**Exercise aim:**
Show each line of the records below where the word "which" occurs.

**Provided information:**

• • • •

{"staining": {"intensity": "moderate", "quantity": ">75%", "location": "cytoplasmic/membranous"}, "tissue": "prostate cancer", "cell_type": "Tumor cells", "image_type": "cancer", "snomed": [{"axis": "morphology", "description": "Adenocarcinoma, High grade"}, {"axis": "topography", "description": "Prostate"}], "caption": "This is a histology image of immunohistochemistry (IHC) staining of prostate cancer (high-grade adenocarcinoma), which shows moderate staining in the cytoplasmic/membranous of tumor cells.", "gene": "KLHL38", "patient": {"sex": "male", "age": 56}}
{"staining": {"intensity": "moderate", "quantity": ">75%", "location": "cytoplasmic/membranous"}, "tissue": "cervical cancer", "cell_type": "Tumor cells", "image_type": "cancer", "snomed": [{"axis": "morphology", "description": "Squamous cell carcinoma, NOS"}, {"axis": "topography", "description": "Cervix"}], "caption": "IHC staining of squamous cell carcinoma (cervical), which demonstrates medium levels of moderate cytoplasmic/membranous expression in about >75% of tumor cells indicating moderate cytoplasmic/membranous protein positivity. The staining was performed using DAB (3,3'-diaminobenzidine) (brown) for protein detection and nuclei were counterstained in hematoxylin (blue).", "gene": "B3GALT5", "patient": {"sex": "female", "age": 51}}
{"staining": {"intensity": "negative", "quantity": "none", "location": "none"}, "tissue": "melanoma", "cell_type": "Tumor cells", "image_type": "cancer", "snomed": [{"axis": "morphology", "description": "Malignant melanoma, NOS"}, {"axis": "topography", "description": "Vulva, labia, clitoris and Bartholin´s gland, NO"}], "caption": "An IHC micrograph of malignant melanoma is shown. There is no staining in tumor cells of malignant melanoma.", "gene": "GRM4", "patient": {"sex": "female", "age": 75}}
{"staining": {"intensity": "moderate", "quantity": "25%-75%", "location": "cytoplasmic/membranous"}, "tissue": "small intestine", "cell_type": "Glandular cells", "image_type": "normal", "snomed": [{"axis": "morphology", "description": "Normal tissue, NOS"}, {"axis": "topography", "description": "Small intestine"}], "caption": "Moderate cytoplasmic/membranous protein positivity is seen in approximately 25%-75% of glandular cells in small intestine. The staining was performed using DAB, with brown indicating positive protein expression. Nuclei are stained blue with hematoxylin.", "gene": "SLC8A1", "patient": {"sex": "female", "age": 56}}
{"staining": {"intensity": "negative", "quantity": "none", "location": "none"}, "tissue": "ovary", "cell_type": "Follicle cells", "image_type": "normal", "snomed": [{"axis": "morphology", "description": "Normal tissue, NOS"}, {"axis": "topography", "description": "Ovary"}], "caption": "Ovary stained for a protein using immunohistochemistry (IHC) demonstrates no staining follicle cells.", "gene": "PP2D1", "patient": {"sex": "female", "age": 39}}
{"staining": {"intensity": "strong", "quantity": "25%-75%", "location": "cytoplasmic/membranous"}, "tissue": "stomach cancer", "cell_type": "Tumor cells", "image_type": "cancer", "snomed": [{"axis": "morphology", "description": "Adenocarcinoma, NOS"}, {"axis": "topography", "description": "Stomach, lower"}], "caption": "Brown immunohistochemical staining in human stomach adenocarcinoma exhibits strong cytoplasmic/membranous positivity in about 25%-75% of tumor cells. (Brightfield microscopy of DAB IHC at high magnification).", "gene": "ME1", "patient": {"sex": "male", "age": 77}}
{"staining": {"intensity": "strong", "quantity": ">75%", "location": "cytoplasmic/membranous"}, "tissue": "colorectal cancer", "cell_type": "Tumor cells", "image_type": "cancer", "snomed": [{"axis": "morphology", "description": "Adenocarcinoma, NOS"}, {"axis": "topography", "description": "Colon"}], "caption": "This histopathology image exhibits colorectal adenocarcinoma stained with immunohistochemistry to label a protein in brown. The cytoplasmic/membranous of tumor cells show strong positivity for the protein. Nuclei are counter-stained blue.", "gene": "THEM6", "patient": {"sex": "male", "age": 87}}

• • • •

**Solved exercise:**
{"staining": {"intensity": "moderate", "quantity": ">75%", "location": "cytoplasmic/membranous"}, "tissue": "prostate cancer", "cell_type": "Tumor cells", "image_type": "cancer", "snomed": [{"axis": "morphology", "description": "Adenocarcinoma, High grade"}, {"axis": "topography", "description": "Prostate"}], "caption": "This is a histology image of immunohistochemistry (IHC) staining of prostate cancer (high-grade adenocarcinoma), which shows moderate staining in the cytoplasmic/membranous of tumor cells.", "gene": "KLHL38", "patient": {"sex": "male", "age": 56}}
{"staining": {"intensity": "moderate", "quantity": ">75%", "location": "cytoplasmic/membranous"}, "tissue": "cervical cancer", "cell_type": "Tumor cells", "image_type": "cancer", "snomed": [{"axis": "morphology", "description": "Squamous cell carcinoma, NOS"}, {"axis": "topography", "description": "Cervix"}], "caption": "IHC staining of squamous cell carcinoma (cervical), which demonstrates medium levels of moderate cytoplasmic/membranous expression in about >75% of tumor cells indicating moderate cytoplasmic/membranous protein positivity. The staining was performed using DAB (3,3'-diaminobenzidine) (brown) for protein detection and nuclei were counterstained in hematoxylin (blue).", "gene": "B3GALT5", "patient": {"sex": "female", "age": 51}}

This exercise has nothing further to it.